▶ [Records]
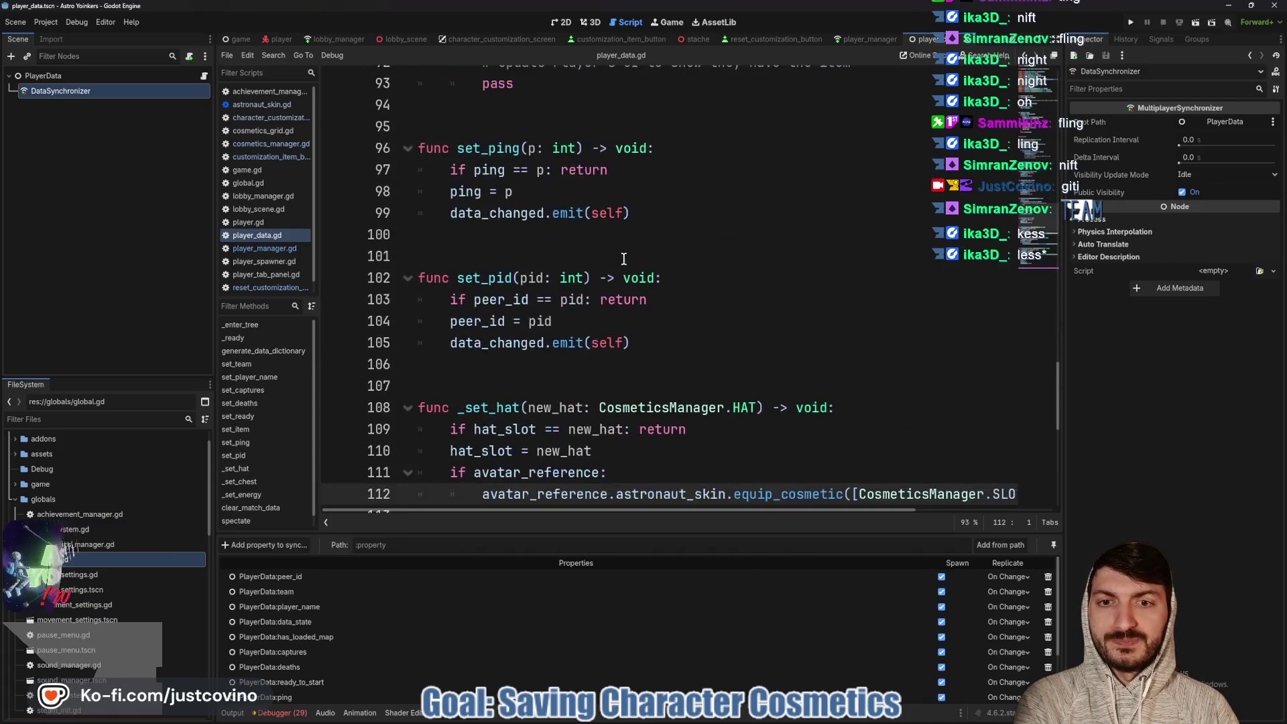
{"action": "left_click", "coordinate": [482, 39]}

* * *

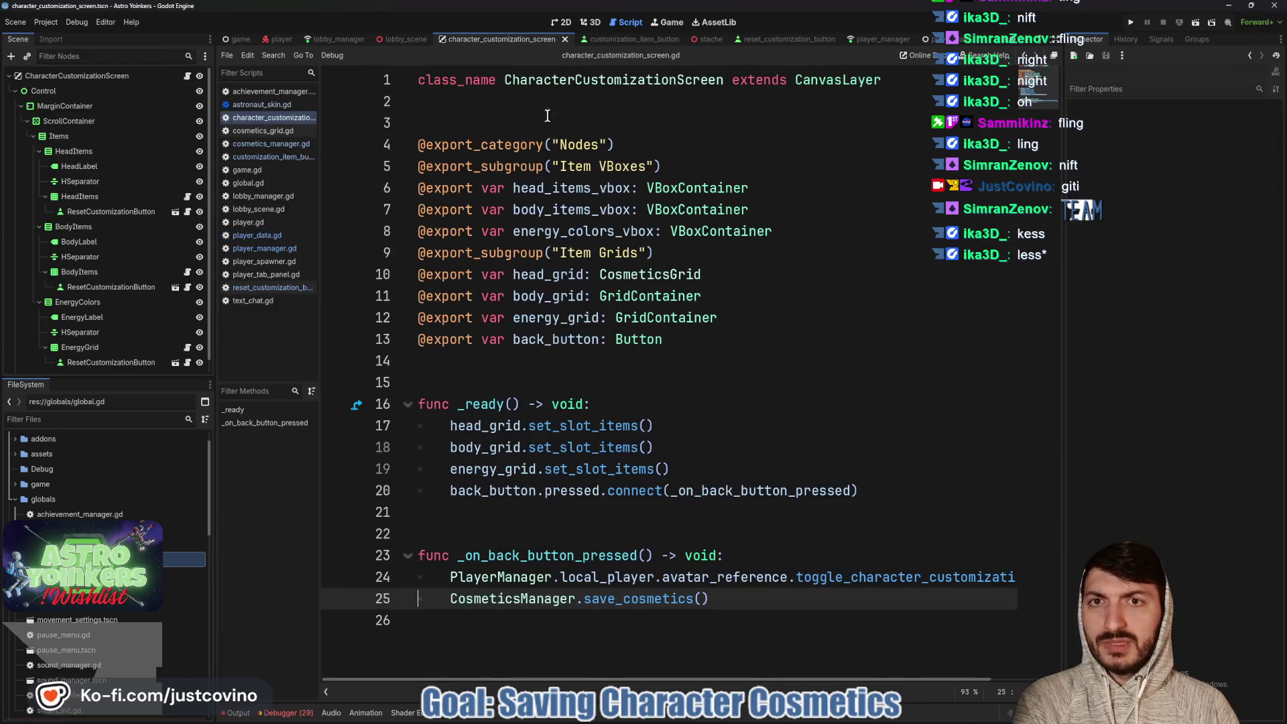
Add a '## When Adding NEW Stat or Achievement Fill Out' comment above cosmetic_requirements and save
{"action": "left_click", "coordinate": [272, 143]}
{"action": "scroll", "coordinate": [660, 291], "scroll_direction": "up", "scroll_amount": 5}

▶ [What you will do] Go through the material and copy every line in which the word "coordinate" occurs.

▶ [Solution to this task]
{"action": "left_click", "coordinate": [482, 39]}
{"action": "left_click", "coordinate": [272, 143]}
{"action": "scroll", "coordinate": [660, 291], "scroll_direction": "up", "scroll_amount": 5}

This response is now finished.